The way you approach this problem is going to depend very much on how many pages you want to download, and how many sites you're referencing.
I'll use a good round number like 1,000. If you want to download that many pages from a single site, it's going to take a lot longer than if you want to download 1,000 pages that are spread out across dozens or hundreds of sites. The reason is that if you hit a single site with a whole bunch of concurrent requests, you'll probably end up getting blocked.
So you have to implement a type of "politeness policy," that issues a delay between multiple requests on a single site. The length of that delay depends on a number of things. If the site's robots.txt file has a crawl-delay
entry, you should respect that. If they don't want you accessing more than one page per minute, then that's as fast as you should crawl. If there's no crawl-delay
, you should base your delay on how long it takes a site to respond. For example, if you can download a page from the site in 500 milliseconds, you set your delay to X. If it takes a full second, set your delay to 2X. You can probably cap your delay to 60 seconds (unless crawl-delay
is longer), and I would recommend that you set a minimum delay of 5 to 10 seconds.
I wouldn't recommend using Parallel.ForEach
for this. My testing has shown that it doesn't do a good job. Sometimes it over-taxes the connection and often it doesn't allow enough concurrent connections. I would instead create a queue of WebClient
instances and then write something like:
// Create queue of WebClient instances
BlockingCollection<WebClient> ClientQueue = new BlockingCollection<WebClient>();
// Initialize queue with some number of WebClient instances
// now process urls
foreach (var url in urls_to_download)
{
var worker = ClientQueue.Take();
worker.DownloadStringAsync(url, ...);
}
When you initialize the WebClient
instances that go into the queue, set their OnDownloadStringCompleted
event handlers to point to a completed event handler.
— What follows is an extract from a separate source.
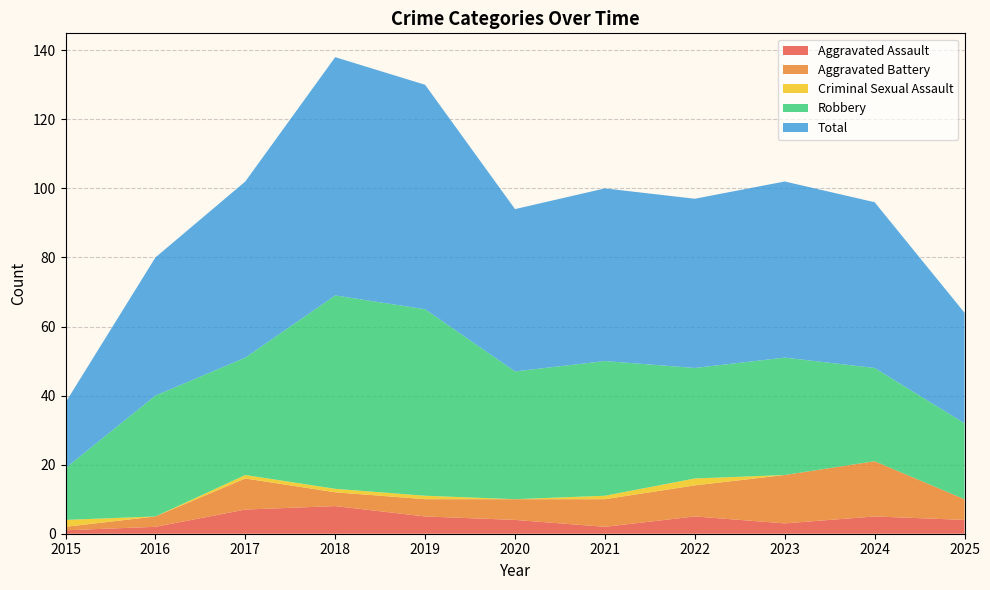

Count the number of data series in this chart.

5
That handler should save the string to a file (or perhaps you should just use DownloadFileAsync
), and then the client, adds itself back to the ClientQueue
.
In my testing, I've been able to support 10 to 15 concurrent connections with this method. Any more than that and I run into problems with DNS resolution (`DownloadStringAsync' doesn't do the DNS resolution asynchronously). You can get more connections, but doing so is a lot of work.
That's the approach I've taken in the past, and it's worked very well for downloading thousands of pages quickly. It's definitely not the approach I took with my high performance Web crawler, though.
I should also note that there is a huge difference in resource usage between these two blocks of code:
WebClient MyWebClient = new WebClient();
foreach (var url in urls_to_download)
{
MyWebClient.DownloadString(url);
}
---------------
foreach (var url in urls_to_download)
{
WebClient MyWebClient = new WebClient();
MyWebClient.DownloadString(url);
}
The first allocates a single WebClient
instance that is used for all requests. The second allocates one WebClient
for each request. The difference is huge. WebClient
uses a lot of system resources, and allocating thousands of them in a relatively short time is going to impact performance. Believe me ... I've run into this. You're better off allocating just 10 or 20 WebClient
s (as many as you need for concurrent processing), rather than allocating one per request.